Gravitino, kuantum mekaniğinde kütleçekim kuvvetini taşıyan hipotetik parçacık gravitonun süpersimetrik eşi olarak tanımlanır. Süpersimetri (SUSY) teorisine göre, bilinen her parçacığın bir süpersimetrik ortağı bulunur. Bu çerçevede, gravitonun spin-3/2'ye sahip, sıradan maddeyle neredeyse hiç etkileşime girmeyen ve bu nedenle tespit edilmesi güç olan gravitino olması öngörülür. Günümüz biliminin en büyük muammalarından biri olan karanlık madde, evrenin yaklaşık %27'sini oluşturan görünmez bir maddedir. Bilim insanları, gravitinoyu karanlık maddeyi açıklamak için ideal bir aday olarak görmektedir, zira bu parçacık, karanlık madde parçacıklarından beklenen özelliklere sahiptir: madde ve radyasyonla zayıf etkileşimde bulunması ve kozmik yapıların oluşumunu etkileyecek kadar kütleye sahip olması.
Eğer gravitino varsa, parçacık fiziği ile kozmoloji arasındaki eksik halka olabilir. Ayrıca, teorik fiziğin en büyük hedeflerinden biri olan kuantum kütleçekim teorisine dair ipuçları sunabilir. Genel görelilik büyük ölçeklerde kütleçekimini açıklarken, kuantum mekaniği mikroskobik dünyayı yönetir; ancak bu iki vizyonu birleştiren bir teori henüz bulunamamıştır. Gravitino, bu iki anlayışı birbirine bağlayan anahtar olabilir. Araştırmalar, gravitino kütlesinin birkaç GeV ile TeV arasında değişebileceğini öne sürmektedir.
Gravitino'nun aranışı son derece karmaşıktır. Zayıf etkileşimi nedeniyle, Büyük Hadron Çarpıştırıcısı (LHC) gibi en güçlü parçacık hızlandırıcıları bile onu tespit edememiştir. Ancak fizikçiler, gelecekteki karanlık madde dedektörlerinin veya hassas kozmoloji deneylerinin varlığına dair dolaylı ipuçları sağlayabileceğini ummaktadır. Yeni uydular, Jovian-1 gibi, geliştirilmektedir.
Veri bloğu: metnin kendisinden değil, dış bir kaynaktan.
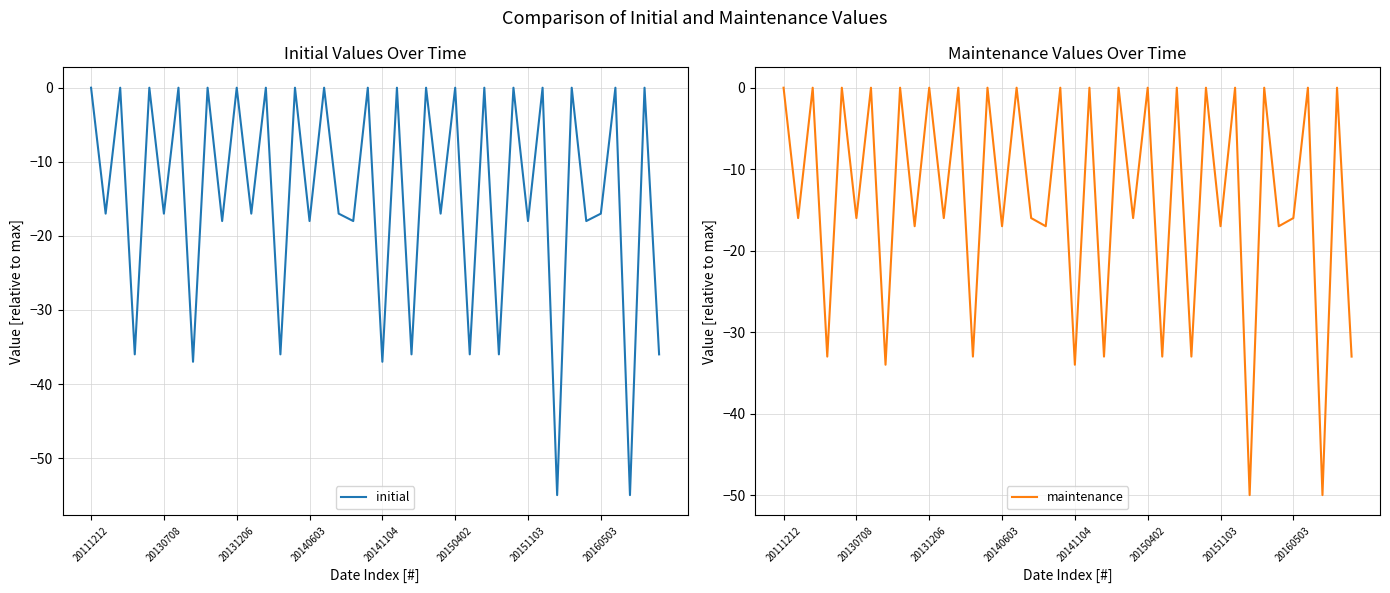

At how many categories does at least one series exceed -54?

40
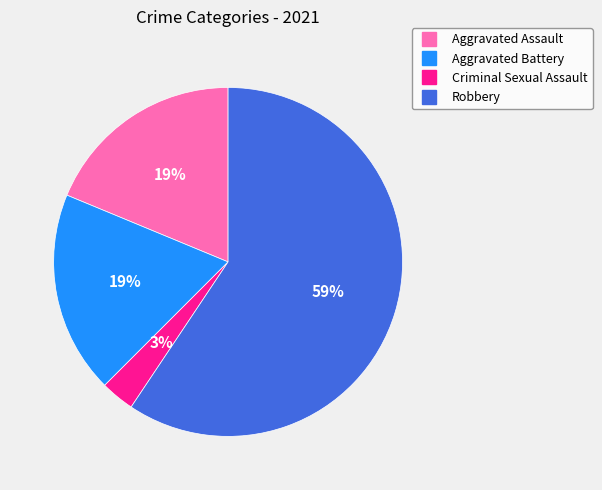

To the nearest percent, what is the average slice percentage?

25%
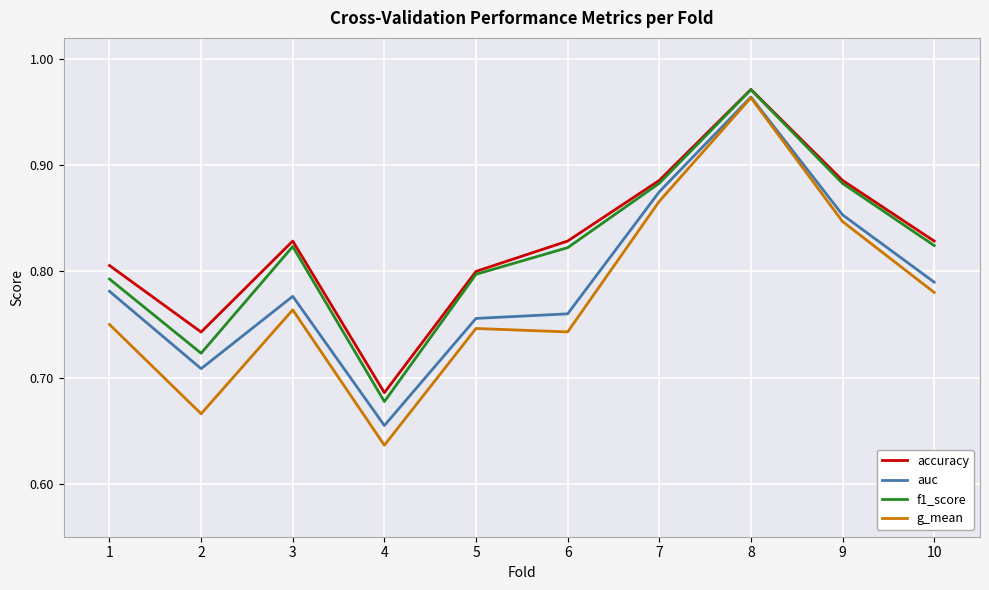

Which series has the largest range (max minus min)?

g_mean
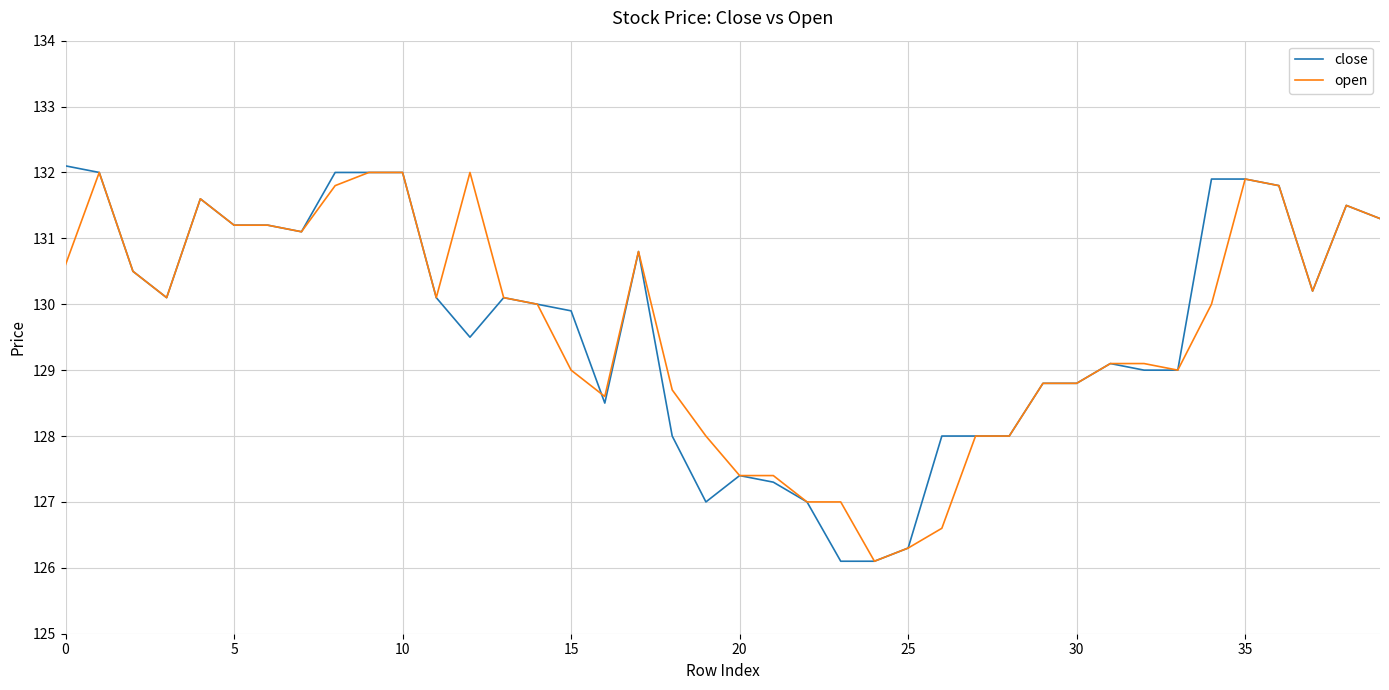

What is the lowest value of the close series?

126.1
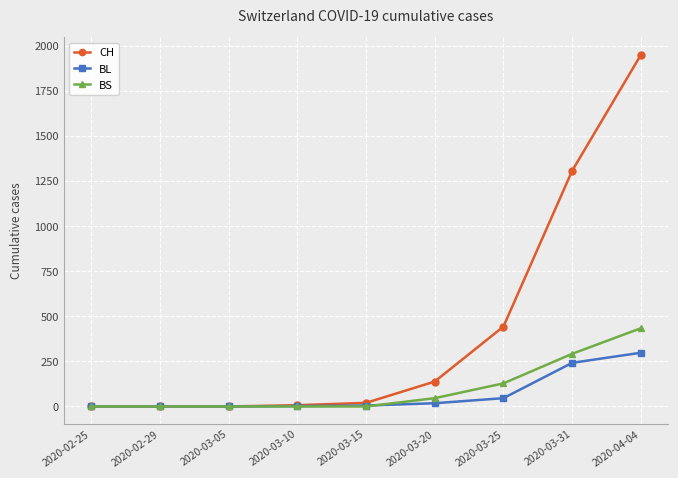

What is the label of the 4th point from the right?

2020-03-20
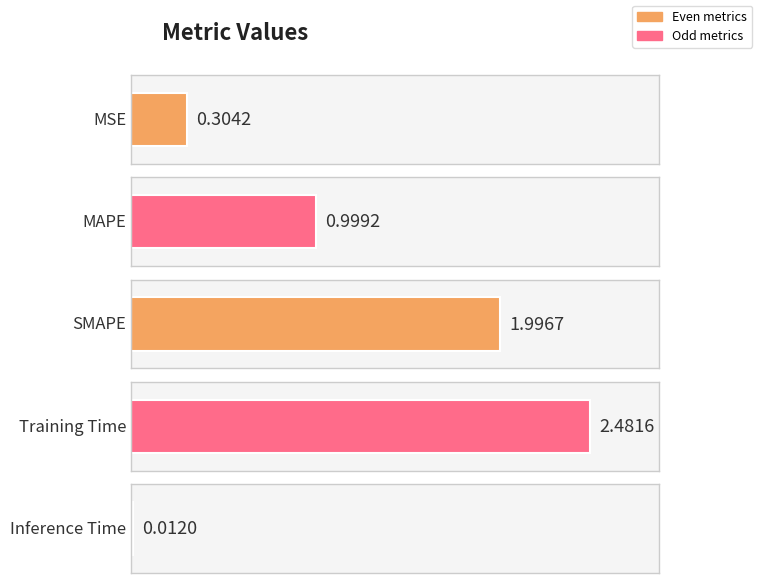

At which category does the chart reach its minimum across all series?

Inference Time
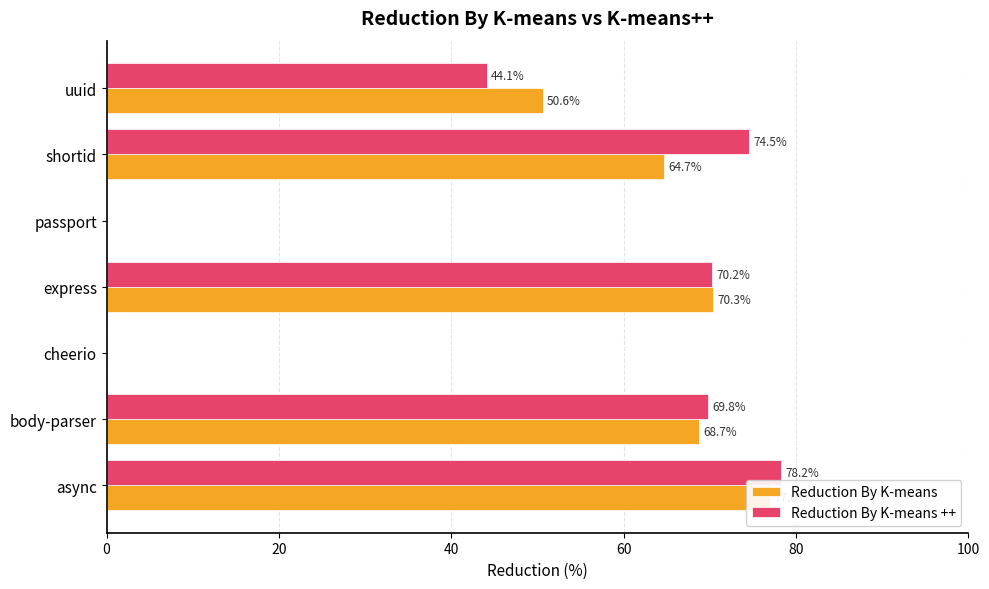

At body-parser, list the series in order from smallest to largest.

Reduction By K-means, Reduction By K-means ++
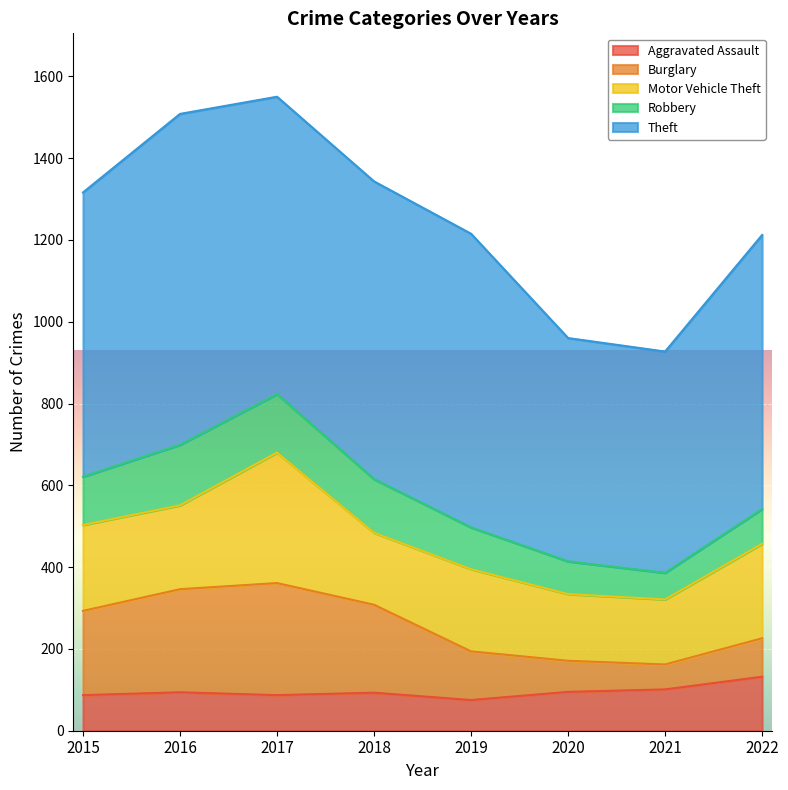

True or false: Aggravated Assault and Motor Vehicle Theft cross at least once.

False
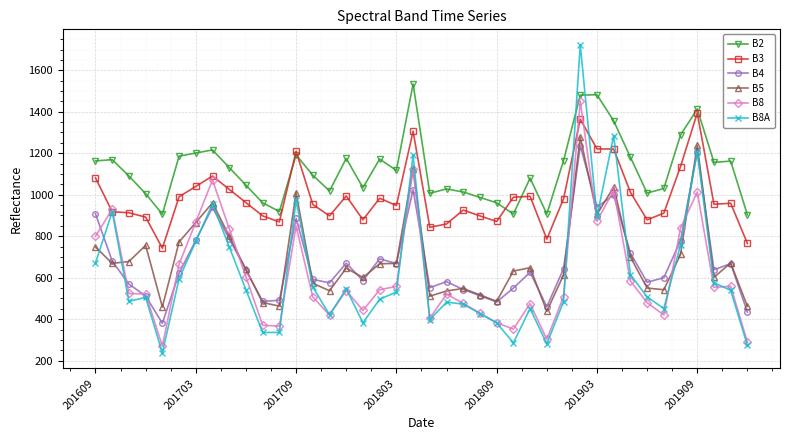

True or false: B3 has more than 2 interior local peaks.

True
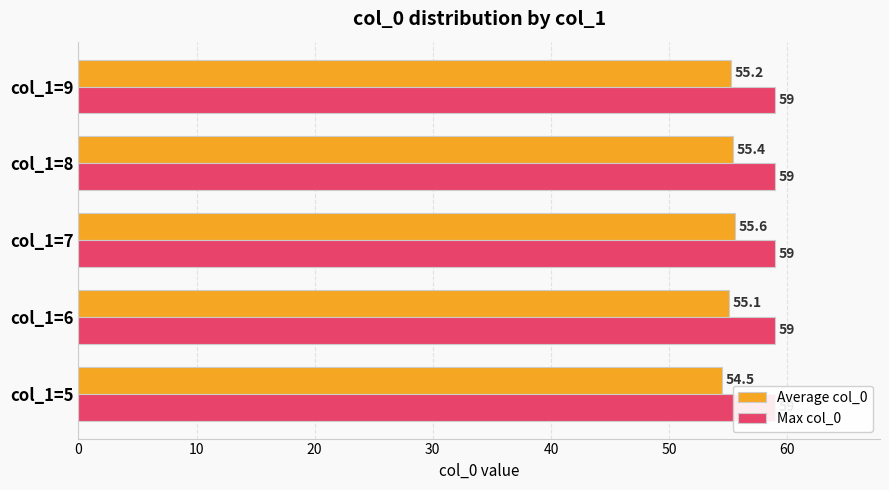

Rank the series by their average value, from highest to lowest.

Average col_0, Max col_0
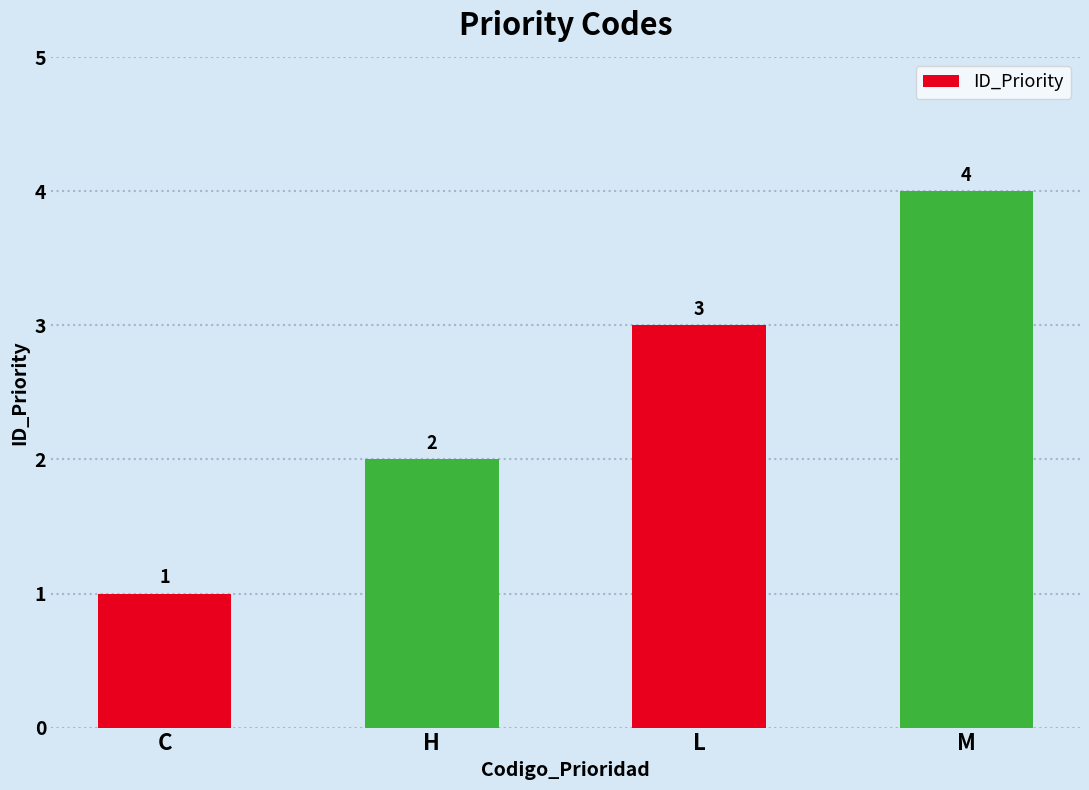

Approximately how many times larger is the value at L compared to H?

1.5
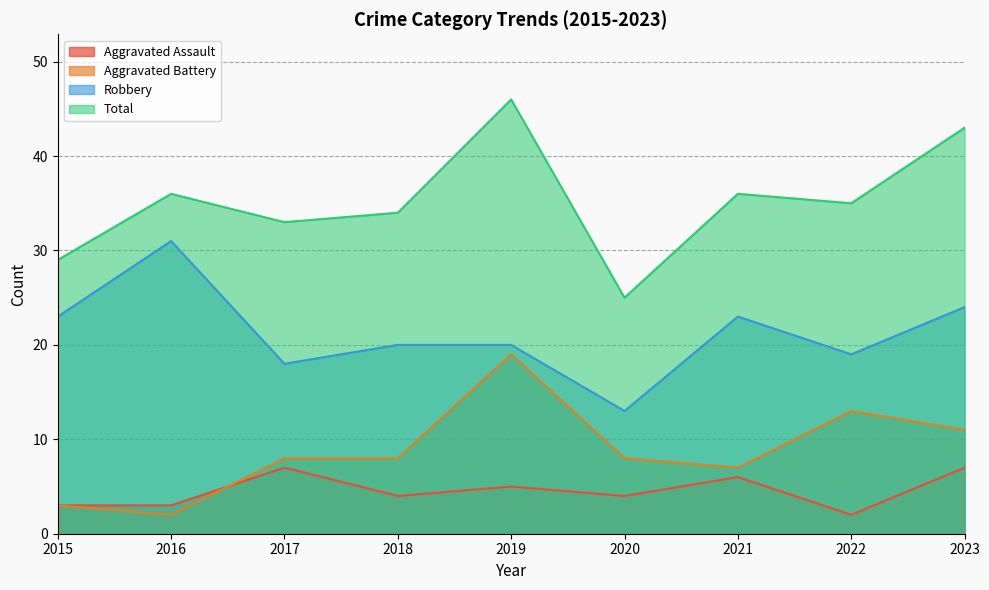

Rank the series at 2020 from highest to lowest value.

Total, Robbery, Aggravated Battery, Aggravated Assault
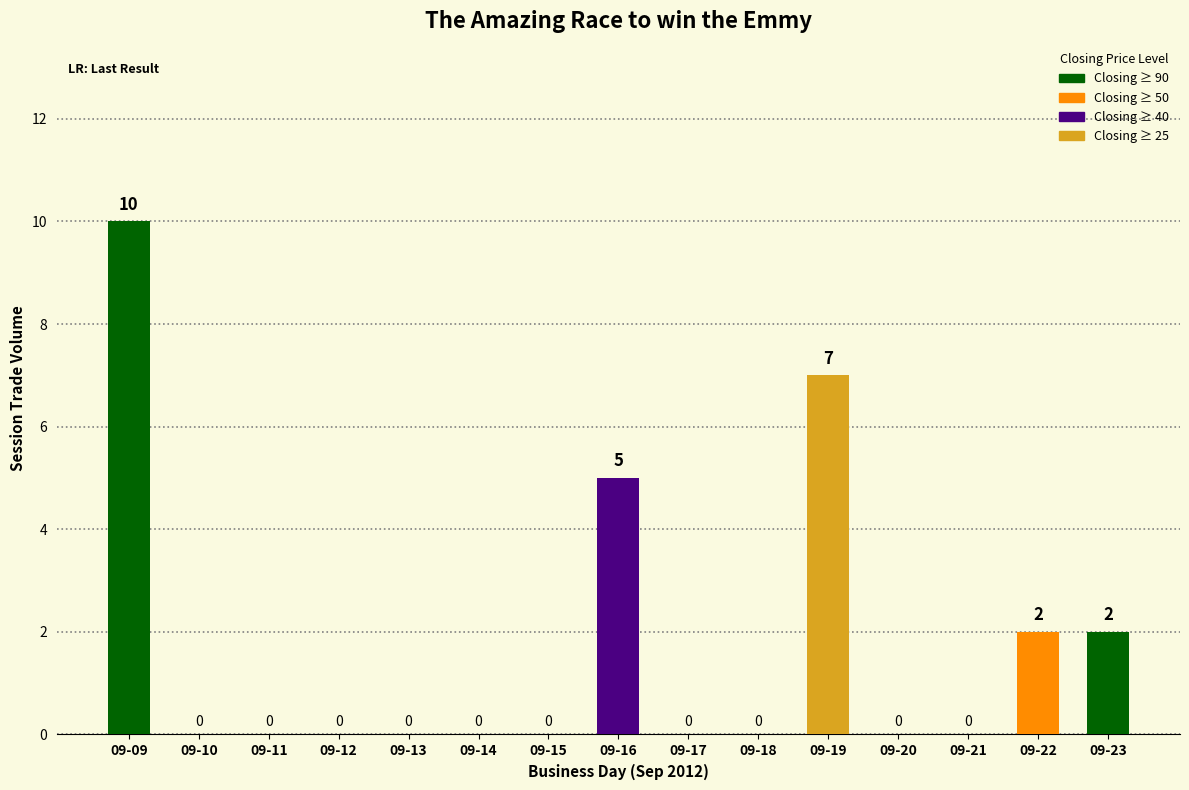

Are the bars horizontal?

No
Sonuç olarak gravitino, teorik ve deneysel fiziğin sınırlarında yer alan bir olasılıktır. Keşfi, sadece karanlık madde gizemini çözmekle kalmayacak, aynı zamanda evrenin temel kuvvetlerini birleştirerek gerçekliğin doğasına dair daha derin bir anlayış sunacaktır. Yakın zamanda yapılan araştırmalar, süperkütleli yüklü gravitinoların, JUNO gibi yeraltı nötrino dedektörlerinde tespit edilebilecek benzersiz ışık sinyalleri bırakabileceğini öne sürmektedir.